NVIDIA used three techniques stacked on top of each other:

Heterogeneous expert pruning. The model uses a Mixture-of-Experts (MoE) architecture, where instead of activating the entire network for every query, it routes each request to a subset of specialized "expert" sub-networks. NVIDIA pruned different numbers of experts from different layers, keeping more where they matter and cutting aggressively where they don't. That's the "heterogeneous" part - previous pruning methods cut uniformly.

Selective window attention. Standard transformer models let every token attend to every other token in the context window. NVIDIA replaced most of those full-attention layers with windowed attention that only looks at the nearest 8,000 tokens. This cuts the KV-cache (the memory the model uses to track conversation context) by roughly 40%. The practical upside: you can fit longer conversations into the same GPU memory.
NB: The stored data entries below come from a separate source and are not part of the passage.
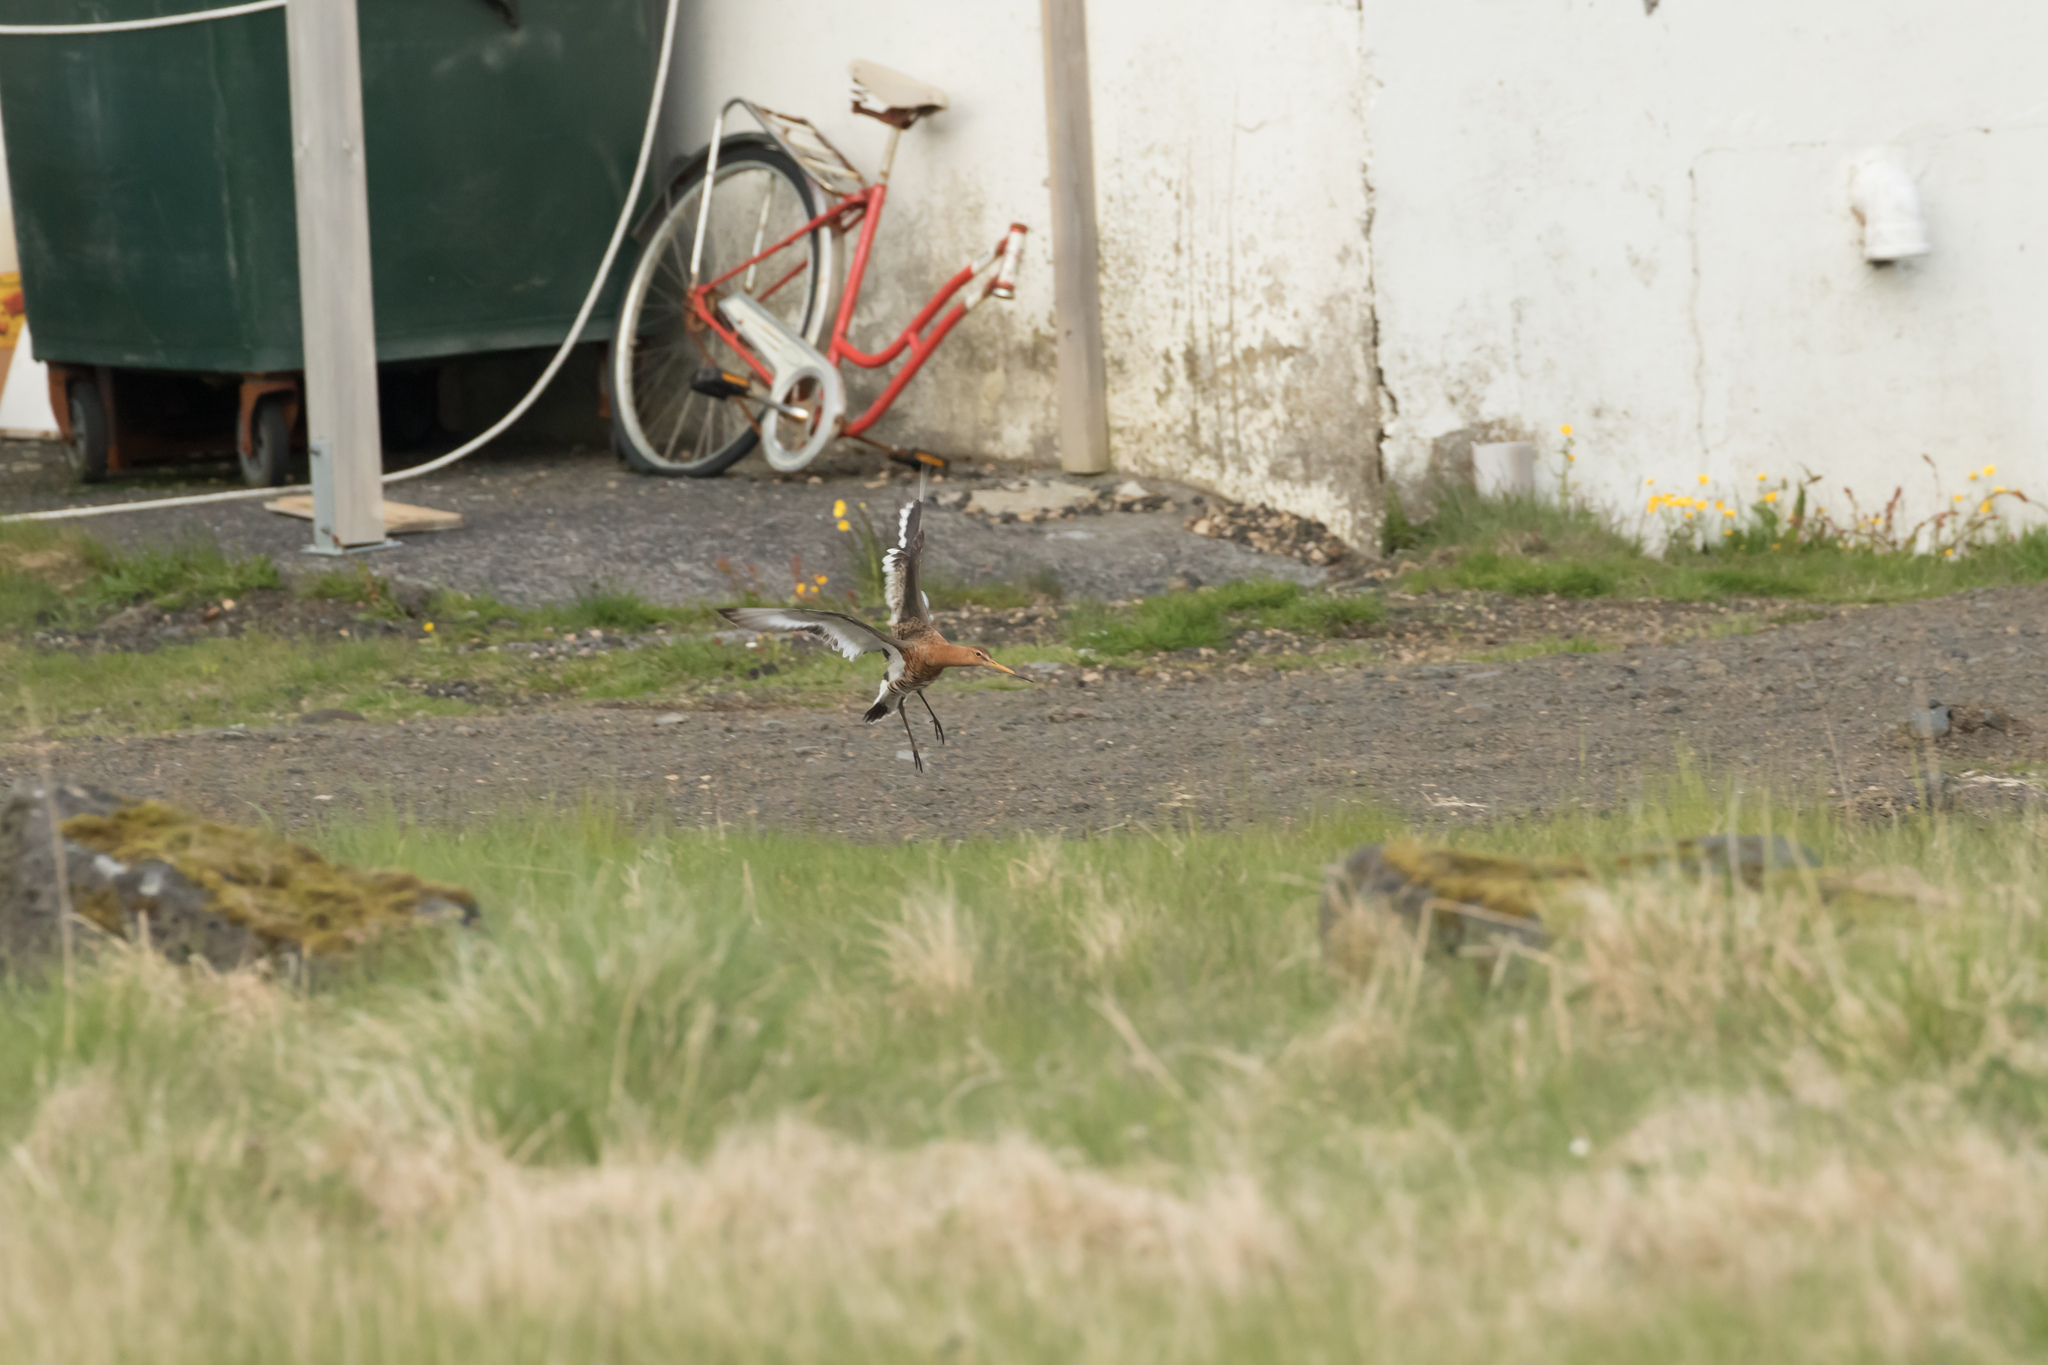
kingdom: Animalia
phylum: Chordata
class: Aves
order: Charadriiformes
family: Scolopacidae
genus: Limosa
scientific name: Limosa limosa
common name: Black-tailed godwit
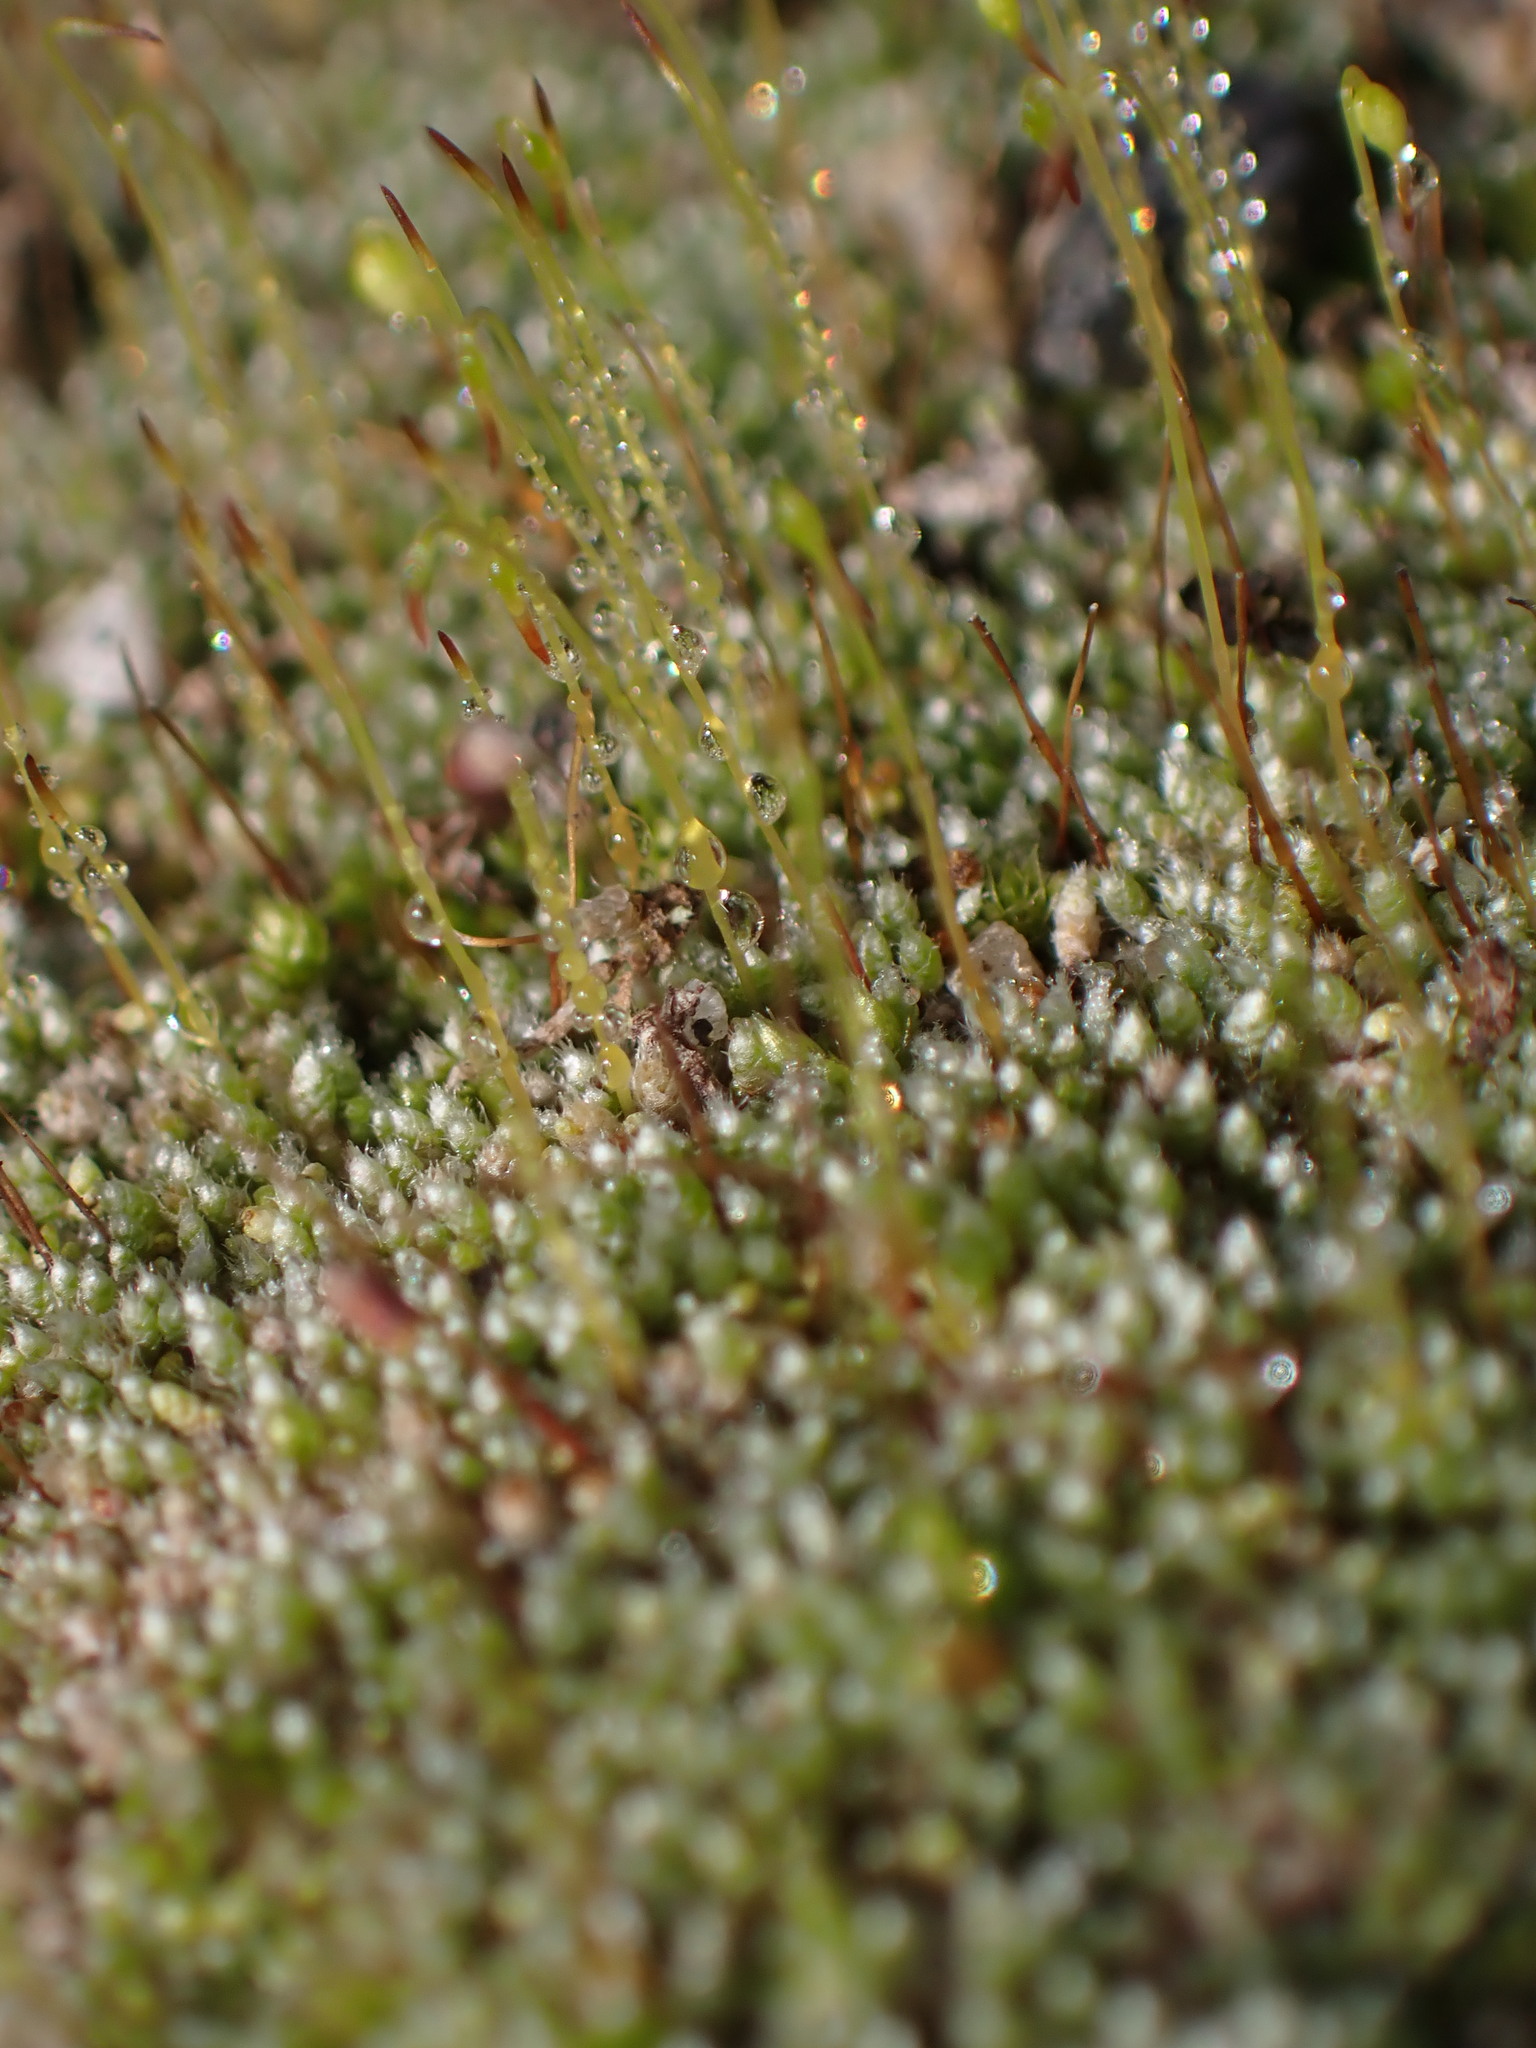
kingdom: Plantae
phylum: Bryophyta
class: Bryopsida
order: Bryales
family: Bryaceae
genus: Bryum
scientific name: Bryum argenteum
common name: Silver-moss
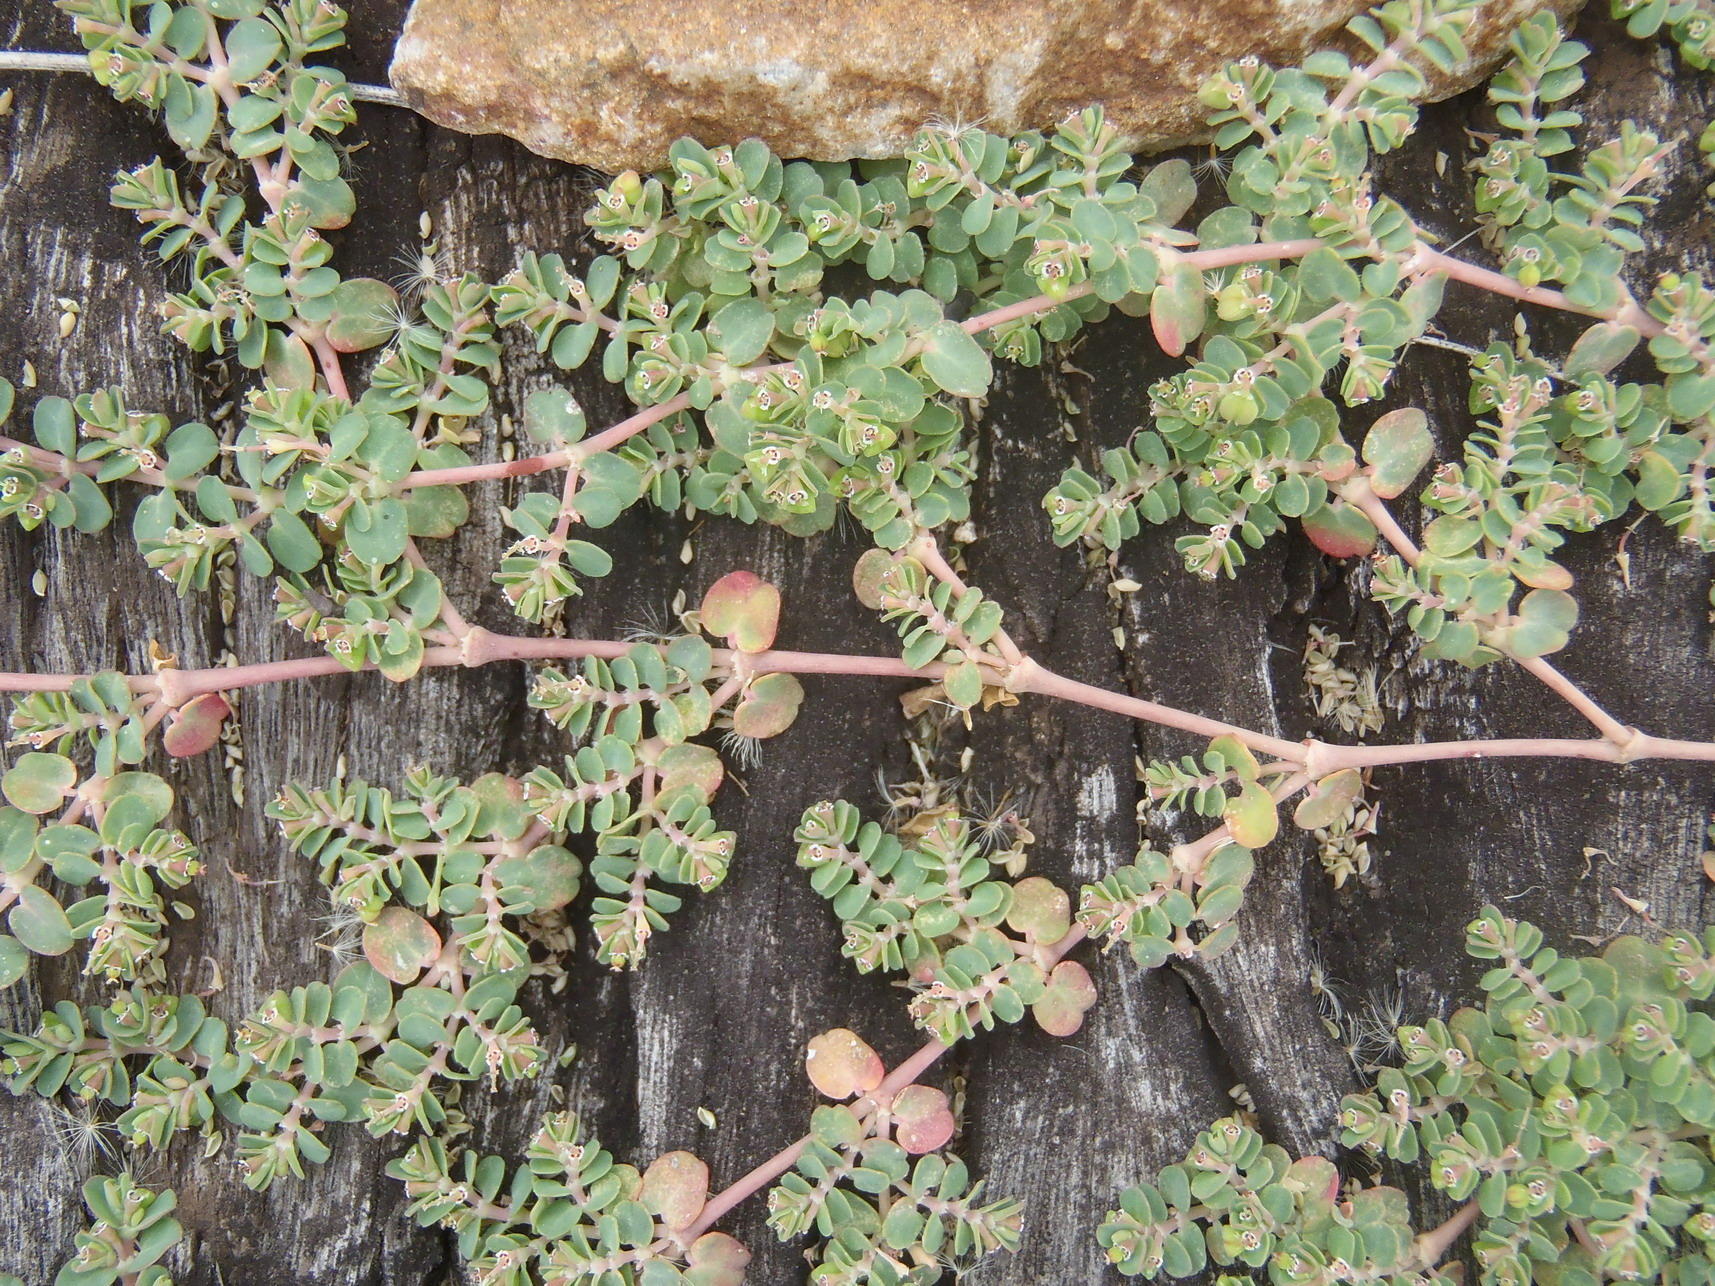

Aggressive quantization. The expert weights use MXFP4 (4-bit floating point), and the KV-cache uses FP8 (8-bit). Together, this roughly doubles how many tokens the model can hold in memory at once compared to the parent.

What You Can Actually Run

The model supports a 128K token context window - roughly 300 pages of text. It ships with three reasoning effort modes (low, medium, high) that let you trade speed for depth depending on the task. Ask it the capital of France, set effort to low. Ask it to work through a multi-step math proof, set it to high.

Deployment uses vLLM or Hugging Face Transformers. NVIDIA published Docker commands for single-GPU serving, which is notable - an 88B MoE model fitting on one H100 is genuinely useful for teams that don't want to manage multi-GPU setups.

The benchmark suite covers MMLU-Pro, GPQA-Diamond (graduate-level science questions), AIME 2025 (competition math), and RULER 128K (long-context evaluation). NVIDIA says the compressed model matches the 120B parent across all of them.

Who This Is For

Self-hosters and companies running their own inference infrastructure. If you're already deploying gpt-oss-120b locally, this is a straightforward upgrade: same accuracy, significantly less compute per request. The NVIDIA Open Model License allows commercial use, so startups building on top of gpt-oss can cut their GPU bills without switching models.

For everyone else using AI through APIs, this matters indirectly. It demonstrates that post-training compression of MoE reasoning models can deliver major efficiency gains without quality loss. Expect this technique to show up in more model releases throughout 2026.